**TEXT PROVIDED**:
來自於大牛 Specman Verification
SV is a fact of life and is here to stay. You can feel happy or sad about it, think that it’s a big step to humanity, or a very small step towards standardization, either way, if you want to make money in today’s verification world, you will not be able to
avoid it for long (that is, unless you become a manager within the next 6-12 months). Even if you have a website that you once stupidly named www.specman-verification.com, you’ll have to understand at some point, that unless you have a decent SV tutorial online,
in one or two years you’re passé.
So, this is the first step in a thousand mile way. More parts will be added in the future. When exactly? That’s up to god and/or my boss.
SV building blocks
Working with SV often feels like a trainer trying to make the most out of a team whose members are suffering from various disabilities: one is missing a leg, another is blind, a third can’t talk. Somehow, you must find the right position for each player, one
where his gain will compensate for the pain. Obviously, some players, such as the one who has no legs, no hands and a very big nose, will have to warm up the bench.
You’ll often find yourself facing difficult choices: should you let the blind guy with the powerful right leg, or the deaf guy with the weak left leg shoot the decisive ball? In SV, you always have more than one way of doing something, but almost never the
right way of doing something. Pest vs. cholera decisions are a daily matter.

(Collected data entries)
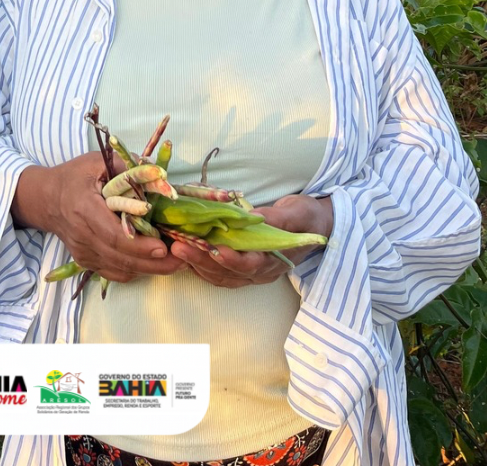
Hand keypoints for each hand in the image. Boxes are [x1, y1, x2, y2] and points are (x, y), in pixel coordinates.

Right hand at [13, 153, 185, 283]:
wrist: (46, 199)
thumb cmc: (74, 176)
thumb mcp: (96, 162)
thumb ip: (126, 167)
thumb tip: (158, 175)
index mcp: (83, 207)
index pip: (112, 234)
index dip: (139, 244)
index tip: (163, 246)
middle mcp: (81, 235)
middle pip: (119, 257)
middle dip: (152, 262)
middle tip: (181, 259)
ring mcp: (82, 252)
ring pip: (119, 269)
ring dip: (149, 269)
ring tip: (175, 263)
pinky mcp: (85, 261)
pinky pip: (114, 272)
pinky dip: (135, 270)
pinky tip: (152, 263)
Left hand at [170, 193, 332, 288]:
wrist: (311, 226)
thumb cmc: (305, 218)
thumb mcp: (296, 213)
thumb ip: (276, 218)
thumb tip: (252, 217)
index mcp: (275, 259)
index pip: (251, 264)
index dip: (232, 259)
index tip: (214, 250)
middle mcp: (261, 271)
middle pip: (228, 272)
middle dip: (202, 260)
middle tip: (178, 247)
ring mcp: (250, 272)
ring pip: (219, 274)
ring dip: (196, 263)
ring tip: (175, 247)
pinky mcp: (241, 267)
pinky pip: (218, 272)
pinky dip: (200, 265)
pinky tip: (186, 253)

* * *

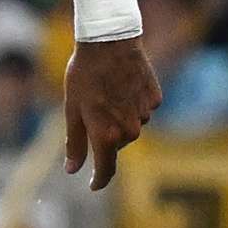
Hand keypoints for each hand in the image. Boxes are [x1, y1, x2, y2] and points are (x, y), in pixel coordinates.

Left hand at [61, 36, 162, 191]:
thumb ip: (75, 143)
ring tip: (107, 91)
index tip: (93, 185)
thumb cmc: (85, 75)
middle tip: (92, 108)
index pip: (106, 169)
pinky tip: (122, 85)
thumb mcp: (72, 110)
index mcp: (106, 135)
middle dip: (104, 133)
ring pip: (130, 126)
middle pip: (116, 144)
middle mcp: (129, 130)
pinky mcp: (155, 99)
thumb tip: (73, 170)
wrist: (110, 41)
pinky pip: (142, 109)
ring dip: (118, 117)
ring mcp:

--

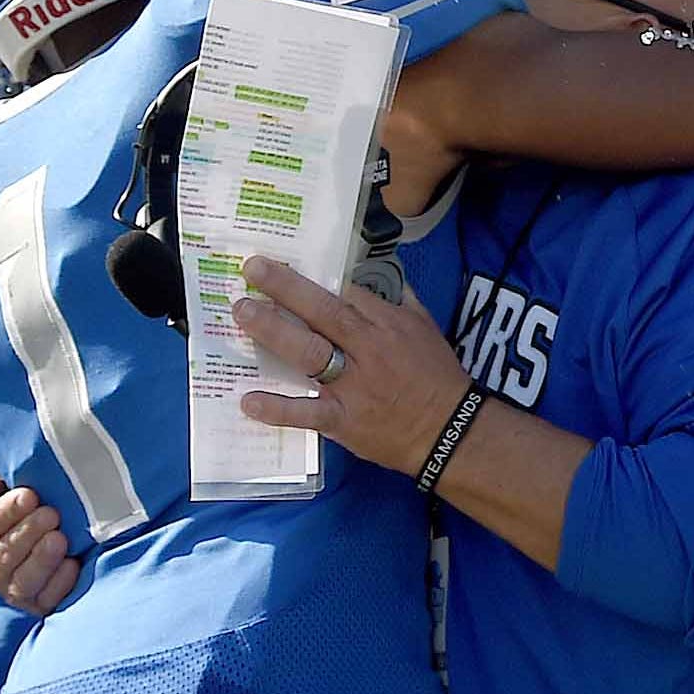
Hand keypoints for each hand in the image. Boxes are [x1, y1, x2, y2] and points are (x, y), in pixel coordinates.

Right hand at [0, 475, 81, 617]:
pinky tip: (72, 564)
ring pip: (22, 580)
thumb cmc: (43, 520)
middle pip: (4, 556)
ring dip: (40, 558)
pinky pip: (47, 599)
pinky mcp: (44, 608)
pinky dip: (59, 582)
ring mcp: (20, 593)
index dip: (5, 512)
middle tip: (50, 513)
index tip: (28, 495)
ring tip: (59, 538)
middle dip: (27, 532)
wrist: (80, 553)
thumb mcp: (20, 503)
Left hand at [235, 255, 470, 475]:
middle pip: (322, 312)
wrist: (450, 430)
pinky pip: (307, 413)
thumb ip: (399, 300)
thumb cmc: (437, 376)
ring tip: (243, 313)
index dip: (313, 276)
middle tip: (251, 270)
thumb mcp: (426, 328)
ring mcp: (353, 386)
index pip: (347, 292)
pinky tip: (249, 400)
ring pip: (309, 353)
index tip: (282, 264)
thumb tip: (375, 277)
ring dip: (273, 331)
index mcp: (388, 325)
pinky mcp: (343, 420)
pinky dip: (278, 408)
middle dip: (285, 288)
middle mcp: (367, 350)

**TASK GOAL**:
Extend the text about working with SV, starting right after its last sentence and keeping its voice.

**WRITTEN ANSWER**:
Here’s a quick look at the super powers and weaknesses of the first five:
a class supports inheritance, can be instantiated and passed around as reference, but can’t instantiate any static units such as a module, interface or program. This means it can’t be used as a top level container. It also can’t hold assertions.An
interface, a module and a program do not support inheritance but can be used as top level entities. All of them can contain assertions.An interface can be somewhat clumsily passed around as a reference,
which is quite important, and which none of the other static elements can. However, it can’t instantiate a module.A module can’t be passed around as reference but can be synthesized, so if you have a Verilog design, you’ll always have one
of those.A program is more or less identical to a module, except that it can’t be synthesized and that it samples signals at the end of the delta instead of at the beginning. For me, that’s the one player I like to have right next to me, that
is, on the bench. If you’re using VMM, however, you’ll probably have it on the field as well. Finally,a package, is a convenient way of sharing user defined classes and types between modules, programs, interfaces and other classes. Unlike
the others, it can’t be instantiated, and is used only for type resolution at compile time. Like them, however, it has its own annoying limitations. For example, it can’t contain interface, program or module definitions. These definitions must always contaminate
the global namespace.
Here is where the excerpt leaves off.